As a child we experience the world in a completely different way from adults. Our senses are attuned to even the slightest external stimuli. Our unbound, fertile imagination whirls and creates wondrous links and conceptions that exceed all logic and "common sense". Images and sounds are conceived like fractals that give birth to new infinite designs. For, at that young age, there are no boundaries and so many empty spaces to fill in. Later on in life, these empty spaces will become casts regulating behavior and understanding.
A child can very easily relate to a puppet or a marionette because the puppet world is an airy miniature of the real world. The child, dwarfed in it's everyday existence by all things grownup, suddenly sees something small and familiar. Something that it can relate to by intuition alone, effortlessly. Imagination takes over and the child believes. It's whole being is in fact absorbed into the characters, into the story.

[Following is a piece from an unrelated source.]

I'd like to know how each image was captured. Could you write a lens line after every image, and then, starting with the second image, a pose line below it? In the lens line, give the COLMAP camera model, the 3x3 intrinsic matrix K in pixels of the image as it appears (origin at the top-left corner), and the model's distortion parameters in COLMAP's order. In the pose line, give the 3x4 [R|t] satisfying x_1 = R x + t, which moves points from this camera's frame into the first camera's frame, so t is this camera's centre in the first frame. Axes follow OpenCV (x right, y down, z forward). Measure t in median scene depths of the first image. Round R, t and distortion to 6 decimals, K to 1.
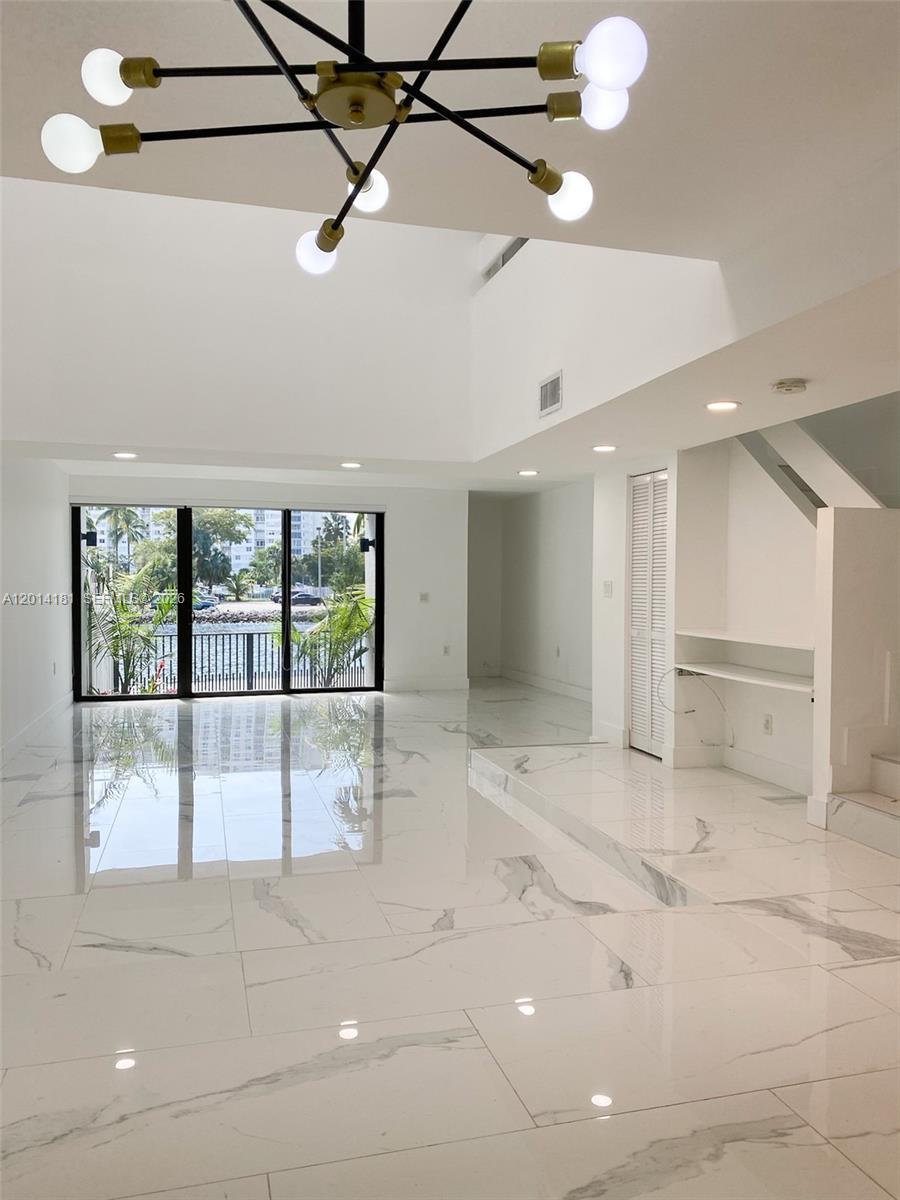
lens RADIAL K [[895.1, 0, 462.2], [0, 895.1, 601.4], [0, 0, 1]] dist [0.027971, -0.007589]
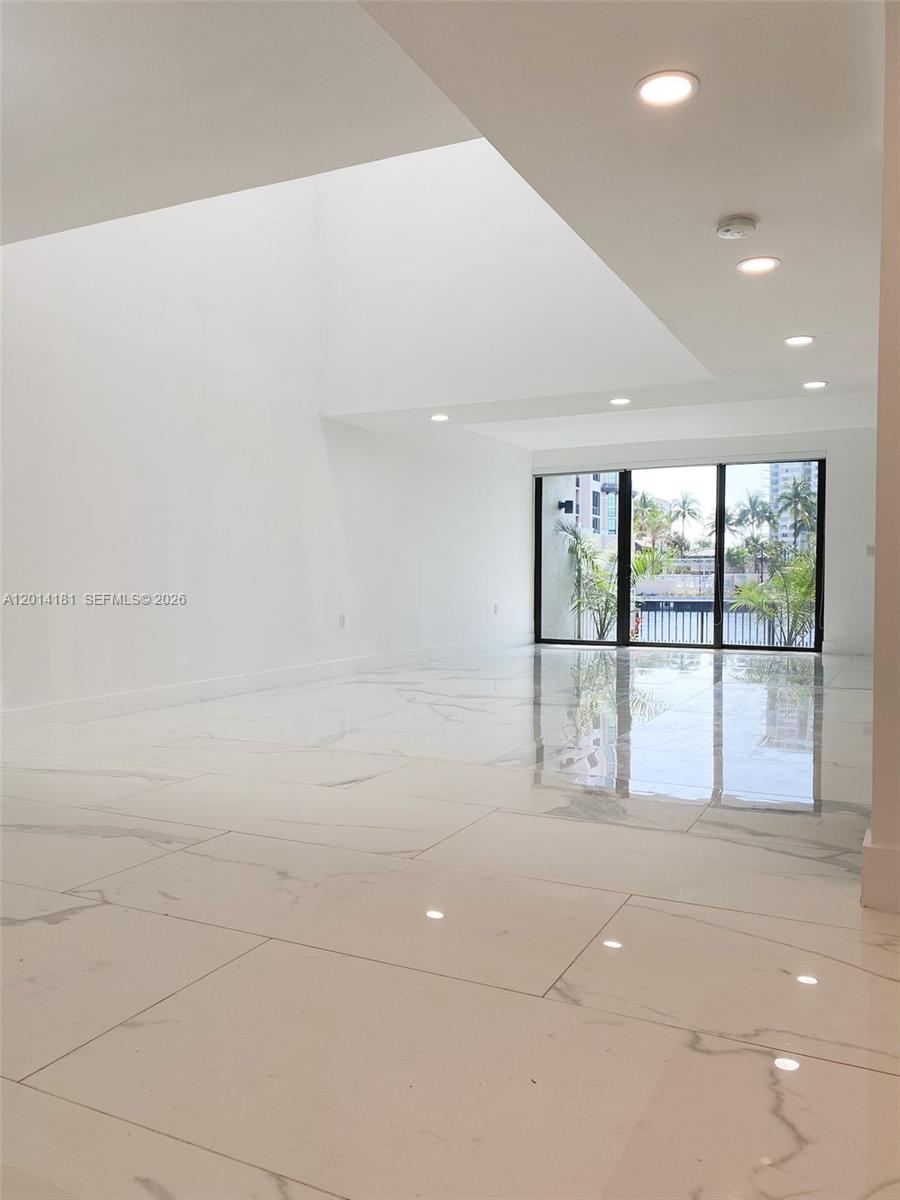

In our adult life we sometimes get flashbacks of our childhood. But it's always a fleeting moment when you loose control and dive into the rabbit hole like Alice. Just a spark and it's gone. The shadow of a memory long forgotten. But in that tiny moment there is something magical in what we experience. A letting go of all the templates, the iron casts and the frames. A re-emergence of that innocence. The infinite contentment of re-living that instant of childish insouciance.
These thoughts came to my mind when I first saw the puppet theatre scene in Krzysztof Kieslowski's " La double vie de Véronique" in 1991. The music, by Zbigniew Preisner, makes this magical scene a cinematic moment you will always remember. A shortcut to the rabbit hole.